Early Ice

In late November, night’s grip on the sky eases early. But along the rivers and ponds, beneath their banks, cold darkness often holds on, and if you are of a mind to find it, skim ice spreads its first hands – sometimes you can see it form even while you linger, your back and high head in the sun, your feet in the still gloom. What is it about watching the world turn solid that transfixes us?

Here’s what Henry Thoreau thought one late fall day when the ice arrived: “The first ice is especially interesting and perfect, being hard, dark and transparent, and affords the best opportunity that ever offers for examining the bottom where it is shallow; for you can lie at your length on ice only an inch thick, like a skater insect on the surface of the water…” (Housewarming, Walden)

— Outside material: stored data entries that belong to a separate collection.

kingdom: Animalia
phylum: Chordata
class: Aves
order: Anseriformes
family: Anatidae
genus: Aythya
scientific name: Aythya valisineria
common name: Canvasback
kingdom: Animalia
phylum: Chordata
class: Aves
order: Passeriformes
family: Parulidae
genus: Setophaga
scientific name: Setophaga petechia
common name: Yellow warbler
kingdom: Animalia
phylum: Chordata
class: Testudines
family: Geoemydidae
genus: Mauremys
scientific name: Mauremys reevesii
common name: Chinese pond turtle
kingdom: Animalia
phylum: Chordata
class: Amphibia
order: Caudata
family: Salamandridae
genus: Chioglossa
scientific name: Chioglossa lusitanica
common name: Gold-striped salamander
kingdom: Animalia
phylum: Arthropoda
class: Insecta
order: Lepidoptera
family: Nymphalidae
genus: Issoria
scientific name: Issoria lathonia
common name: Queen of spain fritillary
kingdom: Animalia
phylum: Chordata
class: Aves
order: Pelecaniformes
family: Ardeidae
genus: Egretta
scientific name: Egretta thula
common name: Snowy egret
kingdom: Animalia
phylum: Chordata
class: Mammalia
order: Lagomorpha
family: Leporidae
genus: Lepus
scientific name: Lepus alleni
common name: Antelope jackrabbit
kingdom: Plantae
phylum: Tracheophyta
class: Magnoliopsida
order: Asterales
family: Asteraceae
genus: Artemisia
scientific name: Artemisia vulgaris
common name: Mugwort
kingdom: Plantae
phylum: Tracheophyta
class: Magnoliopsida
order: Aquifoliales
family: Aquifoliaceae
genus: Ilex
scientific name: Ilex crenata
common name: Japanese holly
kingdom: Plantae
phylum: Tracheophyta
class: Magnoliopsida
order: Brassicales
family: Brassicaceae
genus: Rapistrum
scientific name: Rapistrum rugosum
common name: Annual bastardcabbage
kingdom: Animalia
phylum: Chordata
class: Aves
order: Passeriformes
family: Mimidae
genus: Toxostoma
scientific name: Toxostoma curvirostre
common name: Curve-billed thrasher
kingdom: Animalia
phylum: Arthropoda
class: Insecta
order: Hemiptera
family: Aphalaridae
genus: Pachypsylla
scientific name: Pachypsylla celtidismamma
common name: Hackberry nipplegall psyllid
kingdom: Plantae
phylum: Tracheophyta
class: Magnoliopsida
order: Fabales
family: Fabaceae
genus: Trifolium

For me following Henry Thoreau’s fascination through these few pages of “Housewarming” is akin to returning to childhood. Then, I kept close eye on the nearby pond I walked by on my way to school. Rabbits Pond was an unremarkable scrap of water not far from the middle of town, but like all water it had also its romance – its few small fish in the summer, its hours of skating in the winter. And, like all water, it drew occasional visitors – ducks and geese passing through, the odd heron; once, story has it, the pond was even the scene into which an irate future movie star named Bogart pitched his dormitory supervisor from the nearby independent school.

When the coming winter’s ice first formed, we would gather beside the pond and begin our calculations – when would it bear us? When could we lace on our skates and glide over this new world? The thin blades of our skates would provide the final test, but as children impatient to cast off into this season, we had earlier ones. And here we mimicked Walden’s “child,” Henry Thoreau.

Though fond of food, I was among the slightest, and so, after some tossed rocks had skipped pingingly off the pond’s new surface, I would lie down on the shore with my hands outstretched on the ice. And like a seal pup I would begin to wiggle and paddle forward, feeling the ice flex, wondering wondering. Usually, it held. And a yard or so from shore I would lie there looking across the smooth expanse and its perfect glassiness. As the cold seeped up through my thin jacket, I would look down into the “parlor of the fishes” and wonder some more. Sometimes, when the light was right, I’d see another me looking up. A few days later, if all was right with the weather world, we would be skating and whooping over the pond.

First ice still brings back being a kid, still summons the excitement of the little worlds that will soon be open to you, even as others are sealed off for the winter.

We’ve not reached it yet, that moment that Henry Thoreau waited for, when the new ice will bear a body’s weight, just. Or at least we’ve not had the cold night that thickened the ice enough for me to risk a dousing with some majority of confidence. But I’m checking, and the week’s wintry forecast says that soon, I’ll be able to lie down at water’s edge and slide over its flexing skin for a yard or so. And then I’ll look down.